Oidaematophorus rileyi

Scientific classification
- Kingdom: Animalia
- Phylum: Arthropoda
- Class: Insecta
- Order: Lepidoptera
- Family: Pterophoridae
- Genus: Oidaematophorus
- Species: O. rileyi
- Binomial name: Oidaematophorus rileyi (Fernald, 1898)
- Synonyms: Pterophorus rileyi Fernald, 1898;

= Oidaematophorus rileyi =

- Authority: (Fernald, 1898)
- Synonyms: Pterophorus rileyi Fernald, 1898

Species of plume moth

Oidaematophorus rileyi is a moth of the family Pterophoridae that is found in North America (including California and Alberta).

The wingspan is 29–31 mm. The head, thorax and forewings are pale brownish white or bone colour and the back of the head and collar are dull cinnamon brown. The forewings are more or less sprinkled with brown scales, especially along the costa and on the outer half of the cell.
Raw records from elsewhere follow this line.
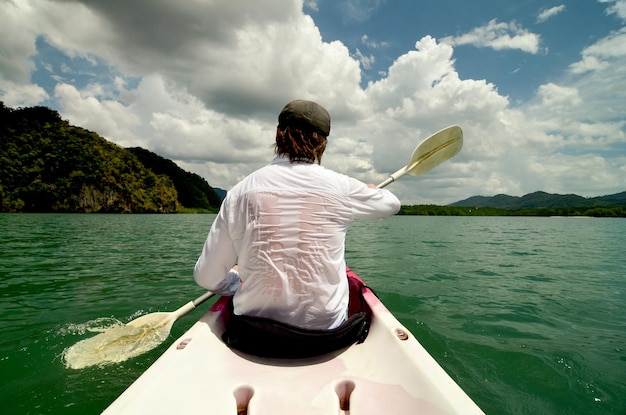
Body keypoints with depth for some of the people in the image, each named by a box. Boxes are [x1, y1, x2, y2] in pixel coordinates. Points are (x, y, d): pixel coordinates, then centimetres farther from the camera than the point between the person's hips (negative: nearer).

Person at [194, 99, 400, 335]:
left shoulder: (241, 191, -8)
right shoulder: (340, 187, -8)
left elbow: (207, 278, -5)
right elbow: (392, 204, 13)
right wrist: (371, 191, 35)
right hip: (325, 327, 0)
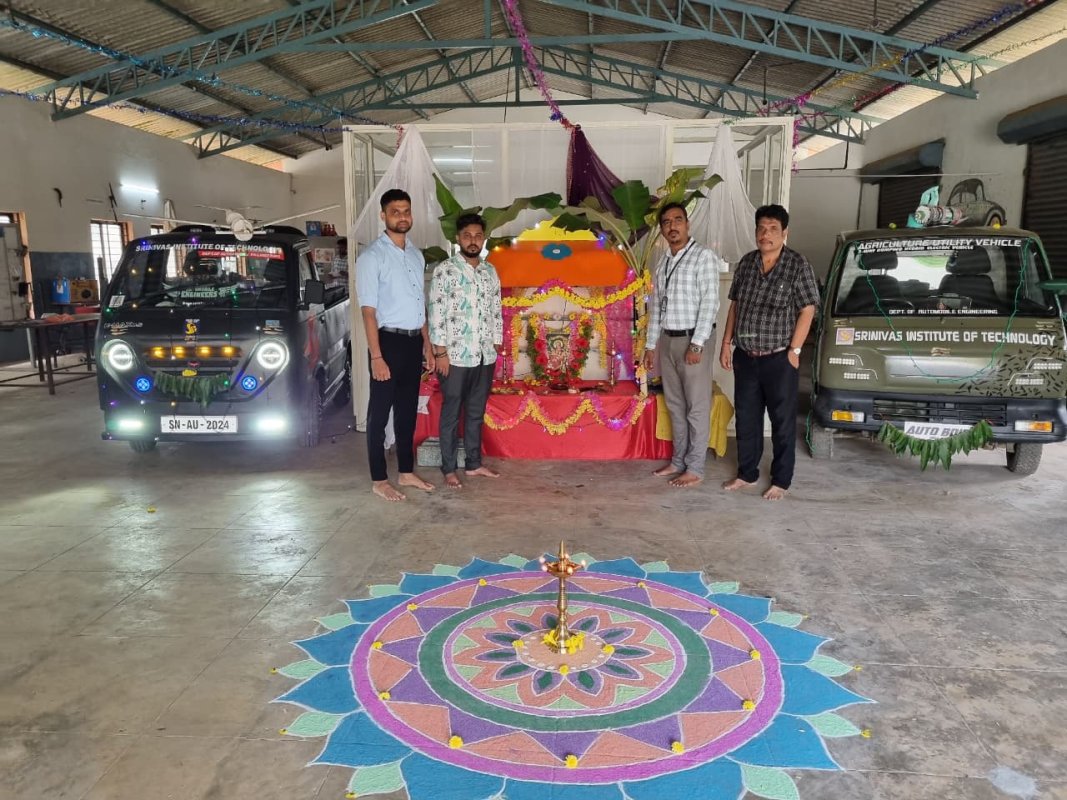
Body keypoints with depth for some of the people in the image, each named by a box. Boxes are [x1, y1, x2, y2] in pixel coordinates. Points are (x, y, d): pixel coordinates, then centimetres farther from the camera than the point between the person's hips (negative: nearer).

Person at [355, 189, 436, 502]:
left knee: (408, 410, 14)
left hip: (413, 341, 7)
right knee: (380, 413, 2)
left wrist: (427, 344, 15)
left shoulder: (416, 255, 12)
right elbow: (368, 310, -14)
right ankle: (379, 480, 10)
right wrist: (376, 356, -20)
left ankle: (406, 472, 25)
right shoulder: (371, 257, -10)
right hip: (389, 340, -7)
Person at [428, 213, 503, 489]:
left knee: (477, 412, 14)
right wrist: (440, 352, -15)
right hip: (455, 355, -5)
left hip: (485, 355, 6)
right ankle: (449, 468, 14)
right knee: (451, 413, 4)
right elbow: (436, 313, -11)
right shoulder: (445, 270, -9)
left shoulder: (490, 272, 9)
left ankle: (474, 463, 26)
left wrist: (497, 345, 11)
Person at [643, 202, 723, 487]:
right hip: (667, 341, 7)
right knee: (675, 405, 13)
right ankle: (679, 461, 23)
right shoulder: (664, 264, 14)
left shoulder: (703, 257, -8)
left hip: (692, 340, -7)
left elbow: (710, 303, -15)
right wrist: (651, 345, 15)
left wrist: (697, 344, -20)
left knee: (697, 407, -1)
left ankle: (695, 469, 6)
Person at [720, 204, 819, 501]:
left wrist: (794, 350, -13)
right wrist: (726, 343, 9)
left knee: (783, 422, 5)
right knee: (746, 419, 13)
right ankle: (747, 473, 27)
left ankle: (781, 481, 17)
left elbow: (807, 311, -8)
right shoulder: (746, 263, 7)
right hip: (745, 357, 5)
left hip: (779, 359, -5)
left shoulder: (798, 265, -7)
There is an oblique brown line at the end of the cell, extending upward in the direction of a brown costal streak, between which and the apex are generally two brown dots. A similar one is found on the cleft within the apex. Three brown dots occur on the outer margin of the second lobe, one on the apex, one on the middle and one on the anal angle. The hindwings are pale fuscous and darker than the forewings.

==Etymology==
It is named for Dr. Charles Valentine Riley.